→ WHAT IS BEING ASKED
Print the data that follows exactly as it stands, from its first line through the line containing "Lecture topics include Native American and", and stop there.

→ DATA PROVIDED
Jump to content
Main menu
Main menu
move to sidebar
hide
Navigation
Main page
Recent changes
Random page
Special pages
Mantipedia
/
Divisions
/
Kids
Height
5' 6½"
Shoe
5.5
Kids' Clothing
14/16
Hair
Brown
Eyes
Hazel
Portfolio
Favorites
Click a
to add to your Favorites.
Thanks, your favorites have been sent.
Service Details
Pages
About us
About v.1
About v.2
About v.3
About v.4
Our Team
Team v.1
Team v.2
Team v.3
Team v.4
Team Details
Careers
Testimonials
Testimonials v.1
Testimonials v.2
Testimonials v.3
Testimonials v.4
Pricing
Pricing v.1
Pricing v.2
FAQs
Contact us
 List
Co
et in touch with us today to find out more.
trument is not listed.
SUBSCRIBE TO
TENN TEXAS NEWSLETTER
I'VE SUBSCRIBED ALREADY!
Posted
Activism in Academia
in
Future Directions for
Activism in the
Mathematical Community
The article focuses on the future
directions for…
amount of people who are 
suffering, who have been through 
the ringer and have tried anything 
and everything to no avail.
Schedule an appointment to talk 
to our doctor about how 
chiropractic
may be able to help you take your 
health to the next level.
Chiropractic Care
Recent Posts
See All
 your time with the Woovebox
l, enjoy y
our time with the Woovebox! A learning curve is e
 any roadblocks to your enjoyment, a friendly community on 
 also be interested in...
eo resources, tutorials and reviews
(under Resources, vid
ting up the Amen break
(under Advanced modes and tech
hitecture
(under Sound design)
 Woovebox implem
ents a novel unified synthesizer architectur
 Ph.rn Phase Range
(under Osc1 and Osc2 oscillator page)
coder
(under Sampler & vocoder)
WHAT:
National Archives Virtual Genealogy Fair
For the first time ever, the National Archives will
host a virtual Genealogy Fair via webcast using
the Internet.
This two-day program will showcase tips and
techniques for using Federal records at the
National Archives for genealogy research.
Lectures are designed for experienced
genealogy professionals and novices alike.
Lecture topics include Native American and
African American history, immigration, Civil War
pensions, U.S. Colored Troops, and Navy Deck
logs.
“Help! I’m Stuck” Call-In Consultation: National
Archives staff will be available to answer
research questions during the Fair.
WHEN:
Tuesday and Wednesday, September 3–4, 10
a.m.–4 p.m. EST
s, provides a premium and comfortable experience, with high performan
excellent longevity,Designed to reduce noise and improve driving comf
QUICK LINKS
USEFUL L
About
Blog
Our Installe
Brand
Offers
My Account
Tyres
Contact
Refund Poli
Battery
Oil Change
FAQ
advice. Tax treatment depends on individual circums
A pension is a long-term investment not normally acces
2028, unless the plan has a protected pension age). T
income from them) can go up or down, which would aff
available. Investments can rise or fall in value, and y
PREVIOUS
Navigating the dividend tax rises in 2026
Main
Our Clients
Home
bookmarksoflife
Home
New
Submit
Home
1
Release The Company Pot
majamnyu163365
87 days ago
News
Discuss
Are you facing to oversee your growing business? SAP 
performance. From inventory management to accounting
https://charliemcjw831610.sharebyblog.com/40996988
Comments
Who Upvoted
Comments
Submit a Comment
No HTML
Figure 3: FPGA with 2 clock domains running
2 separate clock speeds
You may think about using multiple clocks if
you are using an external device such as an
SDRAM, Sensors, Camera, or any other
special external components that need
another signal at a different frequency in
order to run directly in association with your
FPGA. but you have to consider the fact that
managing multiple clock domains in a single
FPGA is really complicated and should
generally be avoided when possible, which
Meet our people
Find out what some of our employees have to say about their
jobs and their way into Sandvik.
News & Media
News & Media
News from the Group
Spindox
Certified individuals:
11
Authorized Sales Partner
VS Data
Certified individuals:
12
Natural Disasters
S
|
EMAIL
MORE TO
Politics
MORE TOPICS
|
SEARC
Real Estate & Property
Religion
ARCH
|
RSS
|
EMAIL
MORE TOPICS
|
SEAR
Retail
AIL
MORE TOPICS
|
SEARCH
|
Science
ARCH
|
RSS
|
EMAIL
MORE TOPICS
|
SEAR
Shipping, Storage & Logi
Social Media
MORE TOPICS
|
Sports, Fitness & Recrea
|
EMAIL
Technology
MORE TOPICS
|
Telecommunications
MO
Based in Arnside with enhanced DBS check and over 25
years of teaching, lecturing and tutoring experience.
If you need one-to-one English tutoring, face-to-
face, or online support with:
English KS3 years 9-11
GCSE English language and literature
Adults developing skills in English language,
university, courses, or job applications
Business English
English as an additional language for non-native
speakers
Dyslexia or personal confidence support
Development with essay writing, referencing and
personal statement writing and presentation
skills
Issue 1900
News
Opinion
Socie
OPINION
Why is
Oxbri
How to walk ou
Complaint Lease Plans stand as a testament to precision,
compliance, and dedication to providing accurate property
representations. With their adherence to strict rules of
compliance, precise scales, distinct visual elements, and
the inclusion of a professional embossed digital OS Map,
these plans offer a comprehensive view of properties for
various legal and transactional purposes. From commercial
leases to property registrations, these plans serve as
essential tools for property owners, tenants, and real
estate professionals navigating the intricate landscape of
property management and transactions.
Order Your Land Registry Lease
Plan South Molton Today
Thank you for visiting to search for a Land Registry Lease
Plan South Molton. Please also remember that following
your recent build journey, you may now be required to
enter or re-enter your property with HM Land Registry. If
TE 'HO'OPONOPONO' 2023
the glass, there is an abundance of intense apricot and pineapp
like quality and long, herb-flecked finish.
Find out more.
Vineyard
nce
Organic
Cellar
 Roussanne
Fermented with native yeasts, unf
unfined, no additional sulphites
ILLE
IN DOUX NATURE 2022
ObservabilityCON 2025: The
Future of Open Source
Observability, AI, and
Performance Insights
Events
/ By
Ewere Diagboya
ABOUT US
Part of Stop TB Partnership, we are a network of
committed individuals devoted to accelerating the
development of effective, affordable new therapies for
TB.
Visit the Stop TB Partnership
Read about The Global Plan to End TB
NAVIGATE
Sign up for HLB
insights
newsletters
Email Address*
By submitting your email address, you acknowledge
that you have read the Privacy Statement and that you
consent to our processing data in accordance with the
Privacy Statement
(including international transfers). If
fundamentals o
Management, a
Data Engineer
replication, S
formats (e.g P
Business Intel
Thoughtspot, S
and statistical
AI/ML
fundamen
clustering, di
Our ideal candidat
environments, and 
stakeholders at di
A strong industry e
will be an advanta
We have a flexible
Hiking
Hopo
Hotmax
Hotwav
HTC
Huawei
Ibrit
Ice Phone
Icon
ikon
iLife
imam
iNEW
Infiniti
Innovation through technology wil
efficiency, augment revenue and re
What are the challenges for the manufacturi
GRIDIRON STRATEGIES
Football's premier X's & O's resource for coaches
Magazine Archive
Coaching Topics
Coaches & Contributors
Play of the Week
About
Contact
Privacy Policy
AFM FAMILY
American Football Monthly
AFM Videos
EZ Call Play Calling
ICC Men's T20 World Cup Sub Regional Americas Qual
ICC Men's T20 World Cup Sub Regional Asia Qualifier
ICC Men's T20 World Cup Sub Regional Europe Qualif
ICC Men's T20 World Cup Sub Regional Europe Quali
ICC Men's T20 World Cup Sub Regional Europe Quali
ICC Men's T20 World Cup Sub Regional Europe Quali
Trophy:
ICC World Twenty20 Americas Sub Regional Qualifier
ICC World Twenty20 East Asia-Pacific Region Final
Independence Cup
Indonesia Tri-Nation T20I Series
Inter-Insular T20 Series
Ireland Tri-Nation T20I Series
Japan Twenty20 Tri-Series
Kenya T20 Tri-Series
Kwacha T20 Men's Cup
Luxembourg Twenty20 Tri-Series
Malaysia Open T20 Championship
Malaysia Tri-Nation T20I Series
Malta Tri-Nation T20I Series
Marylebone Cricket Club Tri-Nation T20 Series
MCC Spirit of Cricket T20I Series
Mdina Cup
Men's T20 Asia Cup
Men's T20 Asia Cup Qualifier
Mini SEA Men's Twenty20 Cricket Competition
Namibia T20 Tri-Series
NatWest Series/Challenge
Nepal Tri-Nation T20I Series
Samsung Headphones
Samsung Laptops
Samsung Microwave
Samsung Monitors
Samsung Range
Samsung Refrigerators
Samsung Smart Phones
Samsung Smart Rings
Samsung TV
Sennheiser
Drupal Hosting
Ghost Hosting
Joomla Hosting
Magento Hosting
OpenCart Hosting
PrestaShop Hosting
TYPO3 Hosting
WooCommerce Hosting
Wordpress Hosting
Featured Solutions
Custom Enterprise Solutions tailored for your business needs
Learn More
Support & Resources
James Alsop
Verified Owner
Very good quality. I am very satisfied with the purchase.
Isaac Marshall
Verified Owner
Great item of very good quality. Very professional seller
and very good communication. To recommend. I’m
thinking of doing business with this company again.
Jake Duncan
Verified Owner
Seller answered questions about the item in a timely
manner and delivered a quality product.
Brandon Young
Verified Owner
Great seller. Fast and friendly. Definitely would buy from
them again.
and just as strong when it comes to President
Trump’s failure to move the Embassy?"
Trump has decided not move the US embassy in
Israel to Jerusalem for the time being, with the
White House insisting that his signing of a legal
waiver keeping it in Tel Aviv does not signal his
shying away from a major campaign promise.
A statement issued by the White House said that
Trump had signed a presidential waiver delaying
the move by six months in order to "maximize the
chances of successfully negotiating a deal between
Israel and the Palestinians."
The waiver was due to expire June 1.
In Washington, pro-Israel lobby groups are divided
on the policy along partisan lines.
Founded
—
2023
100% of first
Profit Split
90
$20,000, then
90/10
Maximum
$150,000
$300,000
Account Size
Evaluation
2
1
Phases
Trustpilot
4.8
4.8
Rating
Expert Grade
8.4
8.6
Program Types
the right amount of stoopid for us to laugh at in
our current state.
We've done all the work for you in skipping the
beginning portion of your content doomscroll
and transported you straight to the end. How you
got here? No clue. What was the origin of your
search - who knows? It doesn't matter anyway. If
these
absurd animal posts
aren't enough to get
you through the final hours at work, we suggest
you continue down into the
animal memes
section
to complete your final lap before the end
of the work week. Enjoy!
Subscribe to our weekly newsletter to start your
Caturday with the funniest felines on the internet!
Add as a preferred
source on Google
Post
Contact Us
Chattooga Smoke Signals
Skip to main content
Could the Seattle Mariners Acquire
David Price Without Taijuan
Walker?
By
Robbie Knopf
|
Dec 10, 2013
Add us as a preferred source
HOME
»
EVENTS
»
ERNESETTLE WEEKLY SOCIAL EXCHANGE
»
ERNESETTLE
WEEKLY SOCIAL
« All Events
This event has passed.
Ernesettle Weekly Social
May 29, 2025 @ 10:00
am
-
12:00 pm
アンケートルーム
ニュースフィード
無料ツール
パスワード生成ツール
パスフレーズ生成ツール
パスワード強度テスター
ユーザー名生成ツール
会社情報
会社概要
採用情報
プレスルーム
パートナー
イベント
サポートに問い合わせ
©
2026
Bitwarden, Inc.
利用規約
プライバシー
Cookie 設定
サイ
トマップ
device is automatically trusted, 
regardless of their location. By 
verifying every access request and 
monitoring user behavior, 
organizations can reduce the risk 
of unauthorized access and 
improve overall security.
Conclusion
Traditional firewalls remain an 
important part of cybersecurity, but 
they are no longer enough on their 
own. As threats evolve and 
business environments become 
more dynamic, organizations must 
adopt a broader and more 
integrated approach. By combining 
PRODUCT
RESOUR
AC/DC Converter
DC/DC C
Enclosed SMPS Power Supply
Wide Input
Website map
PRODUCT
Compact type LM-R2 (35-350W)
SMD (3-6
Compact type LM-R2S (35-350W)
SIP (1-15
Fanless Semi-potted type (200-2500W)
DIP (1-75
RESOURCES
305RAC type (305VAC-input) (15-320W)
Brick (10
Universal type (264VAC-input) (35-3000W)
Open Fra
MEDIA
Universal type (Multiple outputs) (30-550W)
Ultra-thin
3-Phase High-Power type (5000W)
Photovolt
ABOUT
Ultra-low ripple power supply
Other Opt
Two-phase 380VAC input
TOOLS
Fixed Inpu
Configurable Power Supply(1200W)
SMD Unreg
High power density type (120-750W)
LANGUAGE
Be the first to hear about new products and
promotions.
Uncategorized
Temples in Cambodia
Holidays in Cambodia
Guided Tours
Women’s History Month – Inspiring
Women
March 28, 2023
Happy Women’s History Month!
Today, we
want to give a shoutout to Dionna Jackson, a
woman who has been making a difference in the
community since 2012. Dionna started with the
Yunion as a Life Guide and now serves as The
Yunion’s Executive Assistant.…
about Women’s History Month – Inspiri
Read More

→ RESPONSE
Jump to content
Main menu
Main menu
move to sidebar
hide
Navigation
Main page
Recent changes
Random page
Special pages
Mantipedia
/
Divisions
/
Kids
Height
5' 6½"
Shoe
5.5
Kids' Clothing
14/16
Hair
Brown
Eyes
Hazel
Portfolio
Favorites
Click a
to add to your Favorites.
Thanks, your favorites have been sent.
Service Details
Pages
About us
About v.1
About v.2
About v.3
About v.4
Our Team
Team v.1
Team v.2
Team v.3
Team v.4
Team Details
Careers
Testimonials
Testimonials v.1
Testimonials v.2
Testimonials v.3
Testimonials v.4
Pricing
Pricing v.1
Pricing v.2
FAQs
Contact us
 List
Co
et in touch with us today to find out more.
trument is not listed.
SUBSCRIBE TO
TENN TEXAS NEWSLETTER
I'VE SUBSCRIBED ALREADY!
Posted
Activism in Academia
in
Future Directions for
Activism in the
Mathematical Community
The article focuses on the future
directions for…
amount of people who are 
suffering, who have been through 
the ringer and have tried anything 
and everything to no avail.
Schedule an appointment to talk 
to our doctor about how 
chiropractic
may be able to help you take your 
health to the next level.
Chiropractic Care
Recent Posts
See All
 your time with the Woovebox
l, enjoy y
our time with the Woovebox! A learning curve is e
 any roadblocks to your enjoyment, a friendly community on 
 also be interested in...
eo resources, tutorials and reviews
(under Resources, vid
ting up the Amen break
(under Advanced modes and tech
hitecture
(under Sound design)
 Woovebox implem
ents a novel unified synthesizer architectur
 Ph.rn Phase Range
(under Osc1 and Osc2 oscillator page)
coder
(under Sampler & vocoder)
WHAT:
National Archives Virtual Genealogy Fair
For the first time ever, the National Archives will
host a virtual Genealogy Fair via webcast using
the Internet.
This two-day program will showcase tips and
techniques for using Federal records at the
National Archives for genealogy research.
Lectures are designed for experienced
genealogy professionals and novices alike.
Lecture topics include Native American and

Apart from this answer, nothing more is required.